The Forecasters Challenge 2009–final results

I’ve written about Tom Tango’s Forecasters Challenge here before. Tom asked many of us to contribute our preseason rankings of baseball players based on a metric he devised to calculate a player’s contributions on the field. His plan was to run thousands of drafts from these lists. The team that performed best would be judged to be the best, most useful projection system.

There was lots to like in this approach, though as Tom details in the report linked to here, there were also some surprises. He writes about some of the key structural ones, which have led him to run other iterations of the drafts, trying to find a format that gives a more nuanced judgment of the relative lists.
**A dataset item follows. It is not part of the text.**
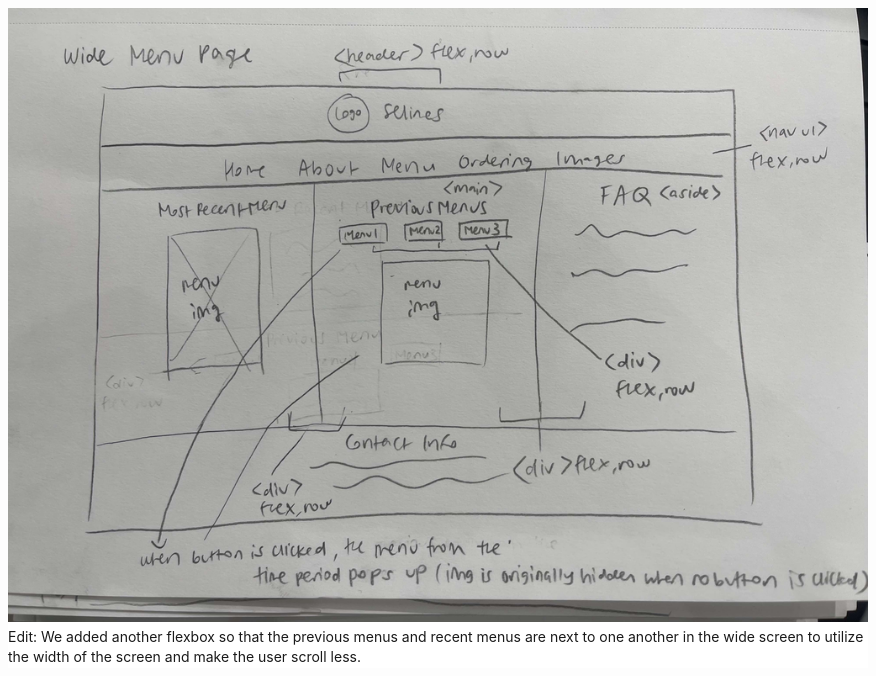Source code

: ![Edited Wide Menu Page](images/../../images/edited-wide-menu-page.jpg)
Edit: We added another flexbox so that the previous menus and recent menus are next to one another in the wide screen to utilize the width of the screen and make the user scroll less.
There are three other points that I think should be made.

First, there is a good chance that the weighting between hitting and pitching is off. This is certainly true of my team (which finished fifth of 22 in the original contest). Whether this is because I weighted hitting and pitching the same, which I did, or because I didn’t discount pitchers for their unreliablity, which I didn’t, or because I just undervalued hitters, something was off. Looking at the two components individually, which Tom has said he will do, should help us better understand how the original contest worked.

Secondly, not everyone used straight projections. Some systems weighted for position scarcity. This wasn’t prohibited, so I’m not complaining, but when it comes time to analyze the results it should be understood that in at least a few cases sardines are being compared to mackerels. A simple correlation of all the projections systems to the final actual ranking would be of interest.

Thirdly, as Tom notes about how Marcel handles players with no ML playing time, all systems use a sort of generic noise projection for the marginal players. This means in a correlation study that the noise can overwhelm the estimates of what players expected to have regular playing time will do. For this reason, I don’t think it would be a bad idea for Tom to run the drafts using a 12 or 15 team league format, so that not every projection system is in every league. This would mitigate the problem of small ranking differences being exagerated by the draft procedure, and may give us a better result. His head-to-head matchups are interesting, too, especially since so many ranks changed dramatically, but another angle of analysis on the data would certainly help us figure out what is better.

These notes are not meant to be critical in any way. Tom’s enterprise has thrown off a whole bunch of interesting data, which I hope he will keep returning to all winter long. Once the magazine is done I expect to dig in, too. He deserves a mountain of credit for conceiving this project and seeing it through. Ideally, we’ll be able to do it again next year with a better idea of what we’re going for. Thanks Tom!